Nouvelles quotidiennes de Gaza

samedi 23 décembre 2023.
 

Journal de bord de Hossam Al-Madhoun

Acteur et metteur en scène palestinien résidant à Gaza

J’ai eu de la chance hier. J’ai obtenu un sac de 25 kilogrammes de farine de pain (à 5 fois le prix normal). Le marché, plein de monde... mais il n’y a plus de marché. Les magasins ont été détruits ou fermés. Après deux mois de fermeture complète, il n’y a plus rien à vendre dans ces magasins, qu’il s’agisse de matériel, de vêtements, de matières premières, n’importe quoi. Toutes les marchandises de toutes sortes sont finies ! Vidées !

5 décembre : Effet papillon

J’ai eu de la chance hier. J’ai obtenu un sac de 25 kilogrammes de farine de pain (à 5 fois le prix normal). C’est assez pour deux semaines pour les 18 personnes à la maison. J’espère même, avec un peu de chance, obtenir une demi-bouteille de gaz de cuisine, soit 6 kilogrammes, ce qui pourrait suffire pour 10 jours (également au triple du prix initial).

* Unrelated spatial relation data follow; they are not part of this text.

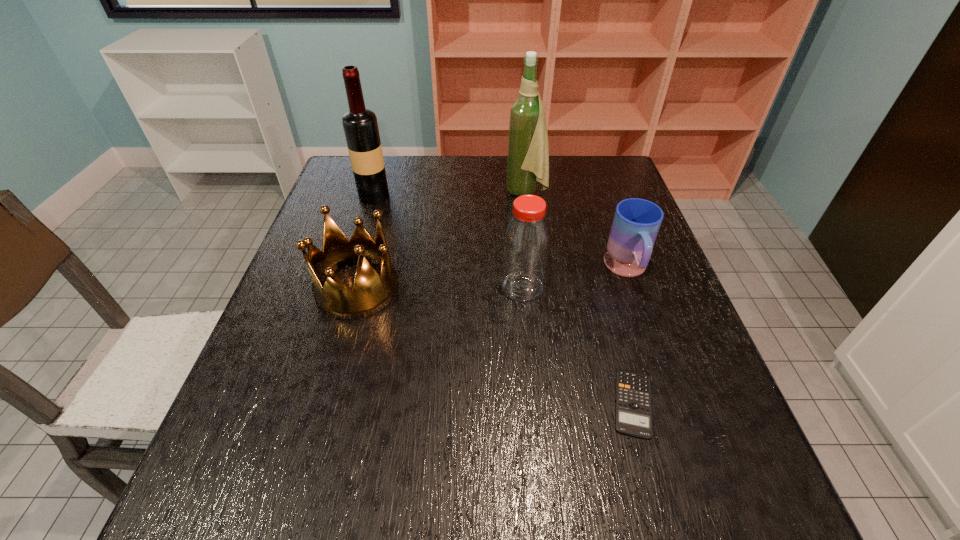
Where is `vacant area between the mug and the left wine bottle`? This screenshot has width=960, height=540. vacant area between the mug and the left wine bottle is located at coordinates (500, 233).

At what (x,y) coordinates should I click in order to perform the action: click on vacant space that's between the crown and the second shortest object. Please return your answer as a coordinate pair (x, y). The width and height of the screenshot is (960, 540). Looking at the image, I should click on (492, 279).

In order to click on free space between the right wine bottle and the second shortest object in this screenshot , I will do click(x=577, y=231).

Where is `free spot between the crown and the shortest object`? The image size is (960, 540). free spot between the crown and the shortest object is located at coordinates (495, 346).

Find the location of a particular element. vacant space that's between the calculator and the crown is located at coordinates (495, 346).

This screenshot has height=540, width=960. Find the location of `the second closest object to the fifth tallest object`. the second closest object to the fifth tallest object is located at coordinates (633, 415).

Point out which object is positioned as the second nearest to the right wine bottle. Please provide its 2D coordinates. Your answer should be formatted as a tuple, i.e. [(x, y)], where the tuple contains the x and y coordinates of a point satisfying the conditions above.

[(526, 242)]

I want to click on vacant space that satisfies the following two spatial constraints: 1. on the front-facing side of the right wine bottle; 2. on the front side of the left wine bottle, so click(527, 196).

Where is `free space that satisfies the following two spatial constraints: 1. on the front-facing side of the right wine bottle; 2. on the front side of the left wine bottle`? free space that satisfies the following two spatial constraints: 1. on the front-facing side of the right wine bottle; 2. on the front side of the left wine bottle is located at coordinates (527, 196).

Le bois pour le feu est rare. La bande de Gaza est si petite et la zone agricole est très limitée. Il n’y a pas de forêts ni de jungles. Les gens ont commencé à couper des arbres vivants pour obtenir du bois pour le feu, bien que les arbres frais soient humides et ne brûlent pas. Mais les gens sont désespérés et font tout ce qu’ils peuvent pour survivre.

Pauvre Gaza, aucun arbre ne subsistera, les oliviers sont abattus, les arbres dans les rues sont tous rasés. Qui peut blâmer des gens qui n’ont pas d’autre choix ? Les situations désespérées poussent toujours les gens à prendre des mesures désespérées.

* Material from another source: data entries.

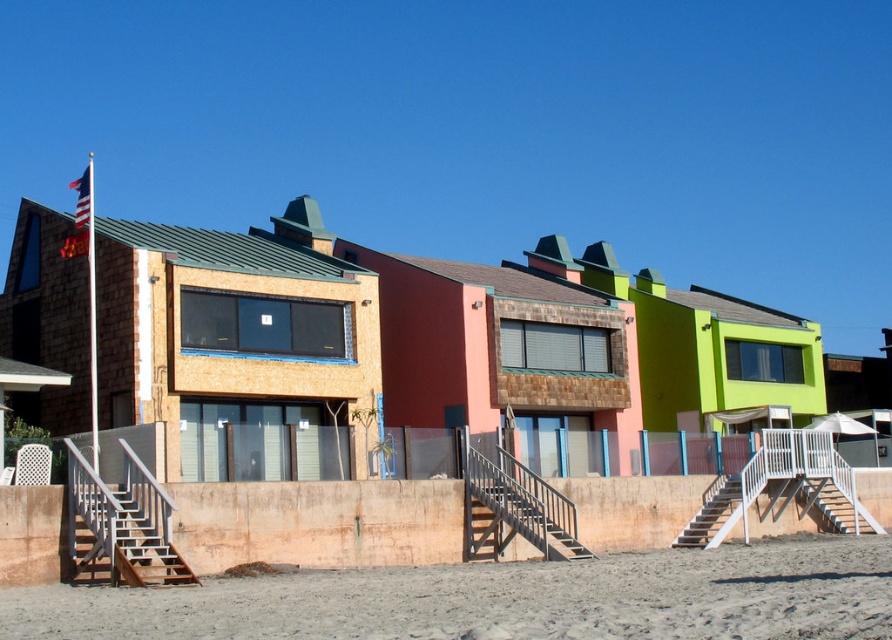
Consider the image. You are standing at the beach and want to place a picnic blanket between the brown wooden stairs at lower left and the american flag at upper left. The picnic blanket is 3 meters long. Will there be enough space between them to place the blanket?

The distance between the brown wooden stairs at lower left and the american flag at upper left is 8.53 meters, which is more than enough to place the 3 meter long picnic blanket between them.

You are a tourist standing on the beach looking towards the houses. You notice both the brown wooden stairs at lower left and the american flag at upper left. Which of these two objects appears smaller in the image?

The brown wooden stairs at lower left appears smaller compared to the american flag at upper left because the brown wooden stairs at lower left has a smaller size compared to american flag at upper left.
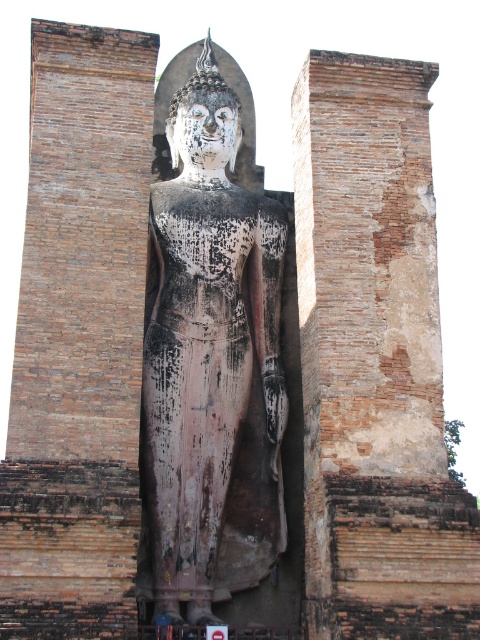
You are standing in front of the ancient temple structure. You see the brown textured stone pillar at center and the blackened stone statue at center. Which object is nearer to you?

The brown textured stone pillar at center is closer to the viewer than the blackened stone statue at center, so the brown textured stone pillar at center is nearer to you.

You are an architect examining the ancient temple structure. You notice the brown textured stone pillar at center and the blackened stone statue at center. Which object is positioned lower in the scene?

The brown textured stone pillar at center is located below the blackened stone statue at center, so it is positioned lower in the scene.

You are an architect examining the temple structure. You need to locate the brown textured stone pillar at center. Where would you find it in the image?

The brown textured stone pillar at center is located at point (374,360).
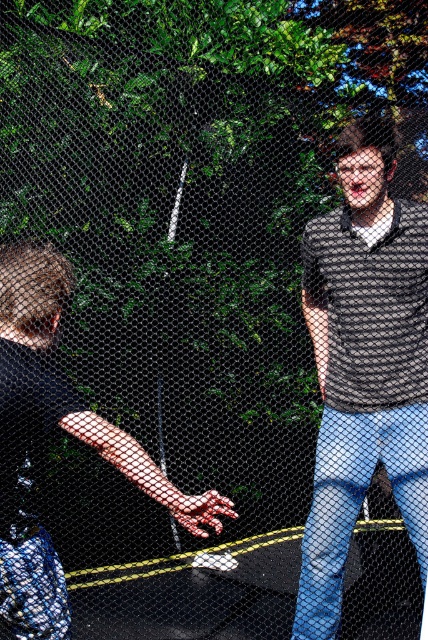
Who is shorter, matte black shirt at right or black matte shirt at left?

black matte shirt at left is shorter.

Is point (341, 566) behind point (74, 403)?

Yes.

The height and width of the screenshot is (640, 428). Describe the element at coordinates (363, 364) in the screenshot. I see `matte black shirt at right` at that location.

You are a GUI agent. You are given a task and a screenshot of the screen. Output one action in this format:
    pyautogui.click(x=<x>, y=<y>)
    Task: Click on the matte black shirt at right
    
    Given the screenshot: What is the action you would take?
    pyautogui.click(x=363, y=364)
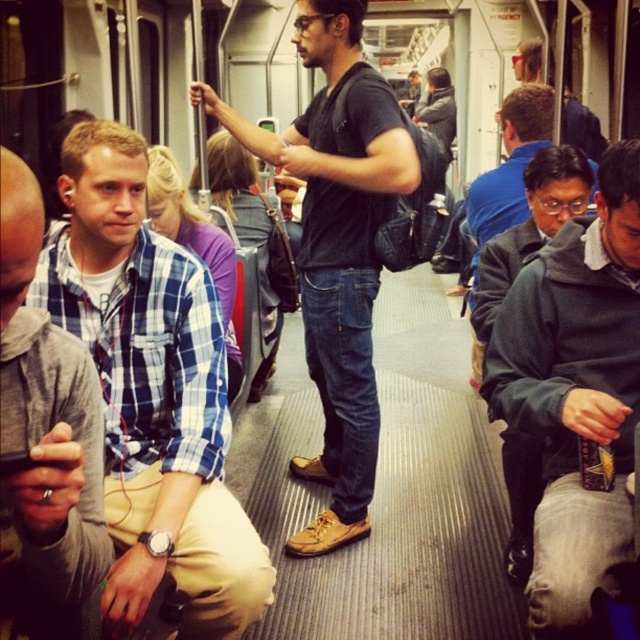
Question: Does dark gray t-shirt at center appear on the left side of matte black backpack at center?

Choices:
 (A) no
 (B) yes

Answer: (B)

Question: Among these objects, which one is nearest to the camera?

Choices:
 (A) matte black backpack at center
 (B) plaid cotton shirt at center

Answer: (B)

Question: Is dark gray t-shirt at center to the left of matte black backpack at center from the viewer's perspective?

Choices:
 (A) yes
 (B) no

Answer: (A)

Question: Which point is closer to the camera?

Choices:
 (A) (364, 436)
 (B) (161, 202)
 (C) (531, 48)

Answer: (B)

Question: Is the position of blue plaid shirt at center less distant than that of dark gray t-shirt at center?

Choices:
 (A) yes
 (B) no

Answer: (A)

Question: Which of these objects is positioned farthest from the dark gray t-shirt at center?

Choices:
 (A) matte black backpack at center
 (B) plaid cotton shirt at left
 (C) plaid cotton shirt at center
 (D) blue plaid shirt at center

Answer: (A)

Sur le chemin du retour du marché, dans la charrette en bois tirée par un âne pauvre et faible, j’ai vu un petit papillon blanc voler côte à côte avec l’âne pendant plus de cinq minutes. C’était si beau de voir quelque chose de beau au milieu de cette obscurité. Cela m’a fait sourire jusqu’à ce que je me souvienne que, dans certaines cultures, le papillon blanc est un signe de mort imminente. Personnellement, je ne crois pas à ces superstitions, mais pour être honnête, l’idée ne m’a pas quitté.

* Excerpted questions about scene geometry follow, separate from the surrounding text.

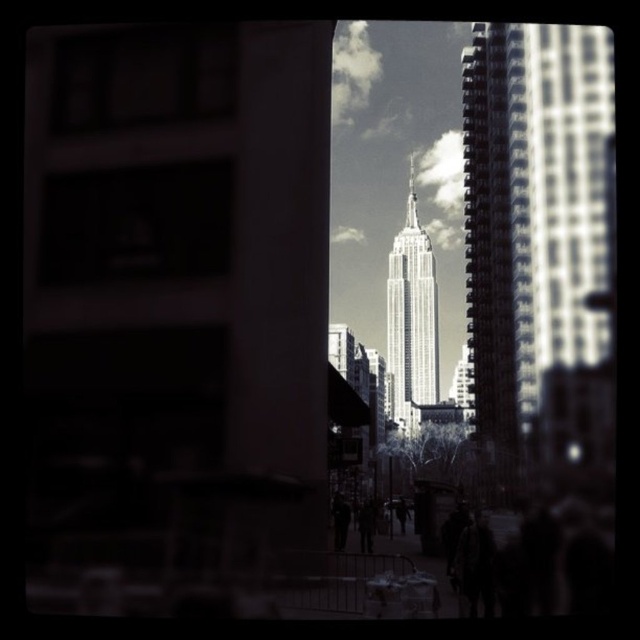
Looking at this image, you are a photographer standing in the street and want to take a picture of the smooth glass skyscraper at center and the dark fabric coat at center. Which object should you focus on to ensure both are in sharp focus?

To ensure both the smooth glass skyscraper at center and the dark fabric coat at center are in sharp focus, you should focus on the dark fabric coat at center since it is closer to you than the skyscraper.

You are a photographer standing in the city and see the smooth glass skyscraper at center and the dark fabric coat at center. Which object is wider?

The smooth glass skyscraper at center is wider than the dark fabric coat at center.

You are standing on the street and see two points marked in the scene. The first point is at coordinates point (563, 323) and the second is at point (337, 528). Which point is closer to you?

The point at (563, 323) is closer to you because it is further to the viewer than the point at (337, 528).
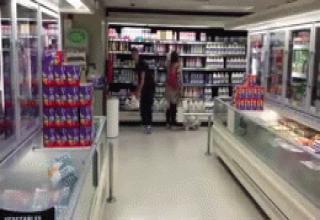
You are a GUI agent. You are given a task and a screenshot of the screen. Output one action in this format:
    pyautogui.click(x=<x>, y=<y>)
    Task: Click on the white floor
    Image resolution: width=320 pixels, height=220 pixels.
    Given the screenshot: What is the action you would take?
    pyautogui.click(x=202, y=186)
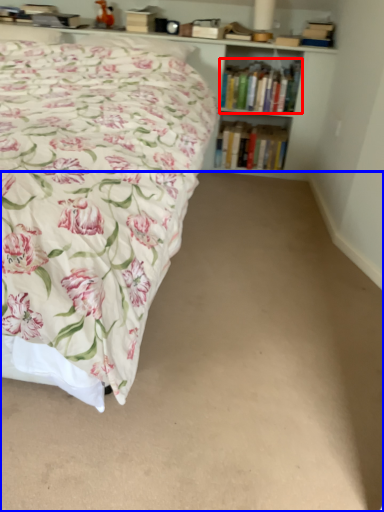
Question: Which point is further to the camera, book (highlighted by a red box) or plain (highlighted by a blue box)?

Choices:
 (A) book
 (B) plain

Answer: (A)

La nuit dernière, plus de 500 êtres humains ont été tués à Gaza, du nord au sud. La majorité d’entre eux étaient des enfants et des femmes.

À l’heure où j’écris ces lignes, les bombardements et les tirs d’artillerie autour de moi n’ont pas cessé. Des centaines de personnes sont tuées en ce moment même. Peut-être que ma famille et moi-même nous en ferons partie. Qui sait ? Tous ceux qui ont été tués, plus de 22 000 êtres humains, au cours des 55 derniers jours, ne savaient pas qu’ils allaient être tués de cette manière brutale.

Pauvre papillon, je ne t’en veux pas du tout. Tu es magnifique. Je sais que ce n’est pas toi ou ton effet. Je sais que c’est l’armée d’occupation israélienne qui a tué sans pitié toutes ces personnes.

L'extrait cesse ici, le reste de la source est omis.